*** Data provided ***
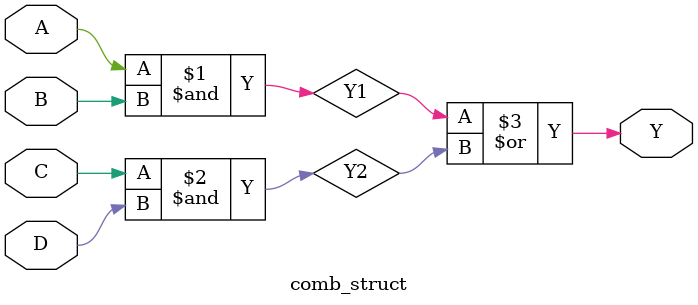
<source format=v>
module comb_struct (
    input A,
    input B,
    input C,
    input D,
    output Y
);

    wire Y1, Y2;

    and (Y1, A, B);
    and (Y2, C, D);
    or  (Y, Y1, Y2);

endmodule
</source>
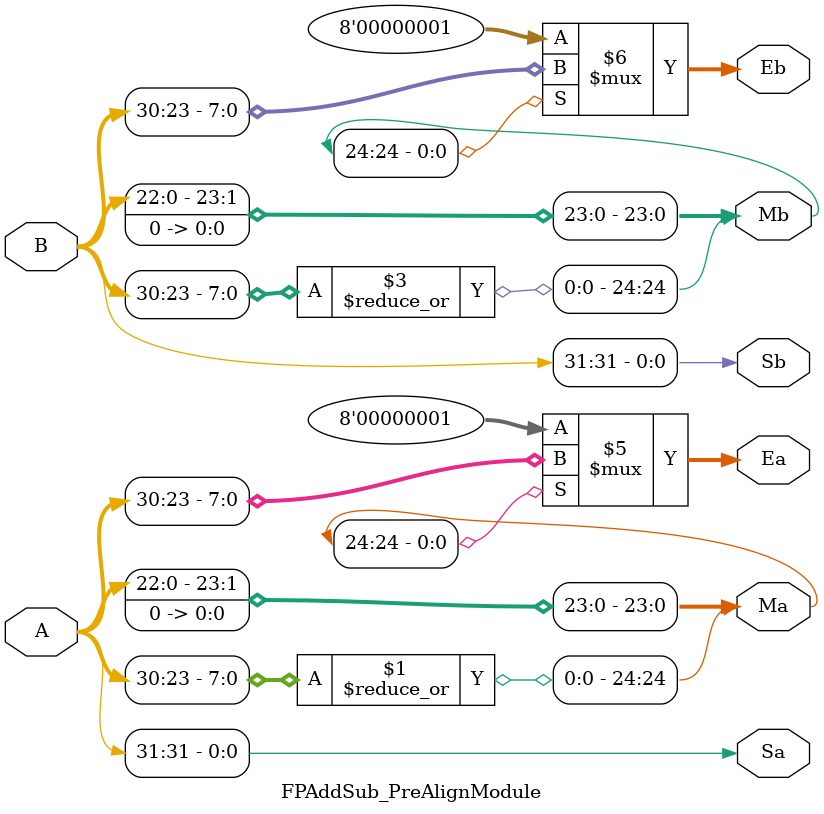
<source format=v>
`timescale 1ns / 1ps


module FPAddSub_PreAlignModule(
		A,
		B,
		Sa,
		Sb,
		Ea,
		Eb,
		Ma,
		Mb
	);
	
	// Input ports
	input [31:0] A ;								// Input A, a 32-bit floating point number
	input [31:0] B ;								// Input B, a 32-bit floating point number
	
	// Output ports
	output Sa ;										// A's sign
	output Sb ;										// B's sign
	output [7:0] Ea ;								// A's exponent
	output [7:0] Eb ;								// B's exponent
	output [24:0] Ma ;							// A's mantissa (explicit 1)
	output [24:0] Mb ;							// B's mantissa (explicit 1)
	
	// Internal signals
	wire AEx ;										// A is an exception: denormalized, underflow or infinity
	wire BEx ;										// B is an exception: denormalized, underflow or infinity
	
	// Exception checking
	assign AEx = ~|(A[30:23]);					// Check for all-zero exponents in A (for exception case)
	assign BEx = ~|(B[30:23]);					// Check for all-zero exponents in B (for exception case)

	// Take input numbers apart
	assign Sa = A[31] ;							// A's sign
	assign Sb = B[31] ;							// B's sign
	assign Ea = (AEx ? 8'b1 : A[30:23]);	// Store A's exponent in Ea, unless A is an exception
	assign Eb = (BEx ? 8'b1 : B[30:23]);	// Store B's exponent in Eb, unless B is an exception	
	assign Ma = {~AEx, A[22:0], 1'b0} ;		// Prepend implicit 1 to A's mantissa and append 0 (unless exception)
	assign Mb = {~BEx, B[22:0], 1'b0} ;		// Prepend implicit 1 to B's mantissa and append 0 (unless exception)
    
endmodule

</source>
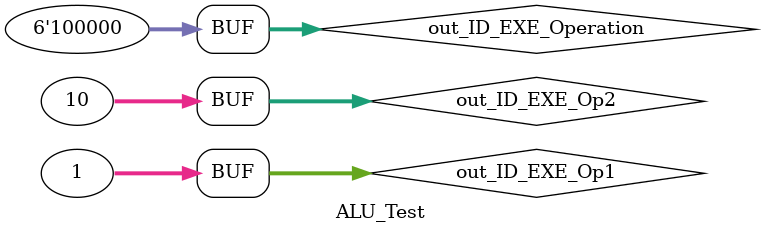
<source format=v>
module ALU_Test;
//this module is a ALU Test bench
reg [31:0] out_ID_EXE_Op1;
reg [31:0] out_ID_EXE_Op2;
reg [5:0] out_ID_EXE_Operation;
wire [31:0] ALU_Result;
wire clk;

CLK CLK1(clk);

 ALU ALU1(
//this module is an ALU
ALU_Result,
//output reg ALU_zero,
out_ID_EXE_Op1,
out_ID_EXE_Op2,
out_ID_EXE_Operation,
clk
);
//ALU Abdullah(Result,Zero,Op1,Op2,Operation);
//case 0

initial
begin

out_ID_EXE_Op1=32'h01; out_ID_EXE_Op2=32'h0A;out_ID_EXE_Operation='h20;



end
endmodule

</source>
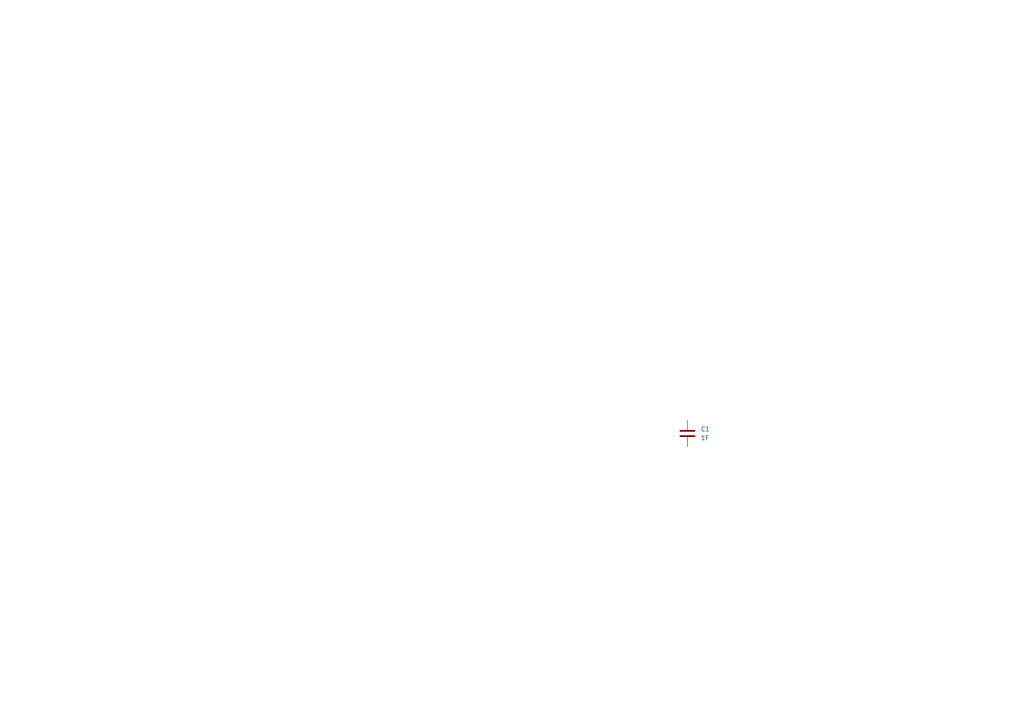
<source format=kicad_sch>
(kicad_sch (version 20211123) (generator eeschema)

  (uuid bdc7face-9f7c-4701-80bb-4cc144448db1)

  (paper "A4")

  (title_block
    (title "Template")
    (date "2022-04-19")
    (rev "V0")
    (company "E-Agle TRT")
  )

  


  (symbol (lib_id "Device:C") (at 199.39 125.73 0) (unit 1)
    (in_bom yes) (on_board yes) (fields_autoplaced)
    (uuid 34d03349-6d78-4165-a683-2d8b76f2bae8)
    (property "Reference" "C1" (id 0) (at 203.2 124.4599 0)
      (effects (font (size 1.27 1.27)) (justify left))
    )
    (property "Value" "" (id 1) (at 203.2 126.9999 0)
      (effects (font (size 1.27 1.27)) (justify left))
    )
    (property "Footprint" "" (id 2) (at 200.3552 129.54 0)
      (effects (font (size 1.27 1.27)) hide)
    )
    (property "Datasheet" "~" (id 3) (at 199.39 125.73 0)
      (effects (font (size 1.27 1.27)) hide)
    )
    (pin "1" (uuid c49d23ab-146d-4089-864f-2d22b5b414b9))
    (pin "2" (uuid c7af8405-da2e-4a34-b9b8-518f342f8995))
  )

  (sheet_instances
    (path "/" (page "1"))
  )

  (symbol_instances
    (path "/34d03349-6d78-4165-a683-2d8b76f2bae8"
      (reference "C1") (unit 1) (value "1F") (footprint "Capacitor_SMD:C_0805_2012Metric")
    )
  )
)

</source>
*** End of Data provided ***
Every line of the listing should be copied precisely, with images omitted.

<source format=v>
module comb_struct (
    input A,
    input B,
    input C,
    input D,
    output Y
);

    wire Y1, Y2;

    and (Y1, A, B);
    and (Y2, C, D);
    or  (Y, Y1, Y2);

endmodule
</source>
<source format=v>
`timescale 1ns / 1ps


module FPAddSub_PreAlignModule(
		A,
		B,
		Sa,
		Sb,
		Ea,
		Eb,
		Ma,
		Mb
	);
	
	// Input ports
	input [31:0] A ;								// Input A, a 32-bit floating point number
	input [31:0] B ;								// Input B, a 32-bit floating point number
	
	// Output ports
	output Sa ;										// A's sign
	output Sb ;										// B's sign
	output [7:0] Ea ;								// A's exponent
	output [7:0] Eb ;								// B's exponent
	output [24:0] Ma ;							// A's mantissa (explicit 1)
	output [24:0] Mb ;							// B's mantissa (explicit 1)
	
	// Internal signals
	wire AEx ;										// A is an exception: denormalized, underflow or infinity
	wire BEx ;										// B is an exception: denormalized, underflow or infinity
	
	// Exception checking
	assign AEx = ~|(A[30:23]);					// Check for all-zero exponents in A (for exception case)
	assign BEx = ~|(B[30:23]);					// Check for all-zero exponents in B (for exception case)

	// Take input numbers apart
	assign Sa = A[31] ;							// A's sign
	assign Sb = B[31] ;							// B's sign
	assign Ea = (AEx ? 8'b1 : A[30:23]);	// Store A's exponent in Ea, unless A is an exception
	assign Eb = (BEx ? 8'b1 : B[30:23]);	// Store B's exponent in Eb, unless B is an exception	
	assign Ma = {~AEx, A[22:0], 1'b0} ;		// Prepend implicit 1 to A's mantissa and append 0 (unless exception)
	assign Mb = {~BEx, B[22:0], 1'b0} ;		// Prepend implicit 1 to B's mantissa and append 0 (unless exception)
    
endmodule

</source>
<source format=v>
module ALU_Test;
//this module is a ALU Test bench
reg [31:0] out_ID_EXE_Op1;
reg [31:0] out_ID_EXE_Op2;
reg [5:0] out_ID_EXE_Operation;
wire [31:0] ALU_Result;
wire clk;

CLK CLK1(clk);

 ALU ALU1(
//this module is an ALU
ALU_Result,
//output reg ALU_zero,
out_ID_EXE_Op1,
out_ID_EXE_Op2,
out_ID_EXE_Operation,
clk
);
//ALU Abdullah(Result,Zero,Op1,Op2,Operation);
//case 0

initial
begin

out_ID_EXE_Op1=32'h01; out_ID_EXE_Op2=32'h0A;out_ID_EXE_Operation='h20;



end
endmodule

</source>
<source format=kicad_sch>
(kicad_sch (version 20211123) (generator eeschema)

  (uuid bdc7face-9f7c-4701-80bb-4cc144448db1)

  (paper "A4")

  (title_block
    (title "Template")
    (date "2022-04-19")
    (rev "V0")
    (company "E-Agle TRT")
  )

  


  (symbol (lib_id "Device:C") (at 199.39 125.73 0) (unit 1)
    (in_bom yes) (on_board yes) (fields_autoplaced)
    (uuid 34d03349-6d78-4165-a683-2d8b76f2bae8)
    (property "Reference" "C1" (id 0) (at 203.2 124.4599 0)
      (effects (font (size 1.27 1.27)) (justify left))
    )
    (property "Value" "" (id 1) (at 203.2 126.9999 0)
      (effects (font (size 1.27 1.27)) (justify left))
    )
    (property "Footprint" "" (id 2) (at 200.3552 129.54 0)
      (effects (font (size 1.27 1.27)) hide)
    )
    (property "Datasheet" "~" (id 3) (at 199.39 125.73 0)
      (effects (font (size 1.27 1.27)) hide)
    )
    (pin "1" (uuid c49d23ab-146d-4089-864f-2d22b5b414b9))
    (pin "2" (uuid c7af8405-da2e-4a34-b9b8-518f342f8995))
  )

  (sheet_instances
    (path "/" (page "1"))
  )

  (symbol_instances
    (path "/34d03349-6d78-4165-a683-2d8b76f2bae8"
      (reference "C1") (unit 1) (value "1F") (footprint "Capacitor_SMD:C_0805_2012Metric")
    )
  )
)

</source>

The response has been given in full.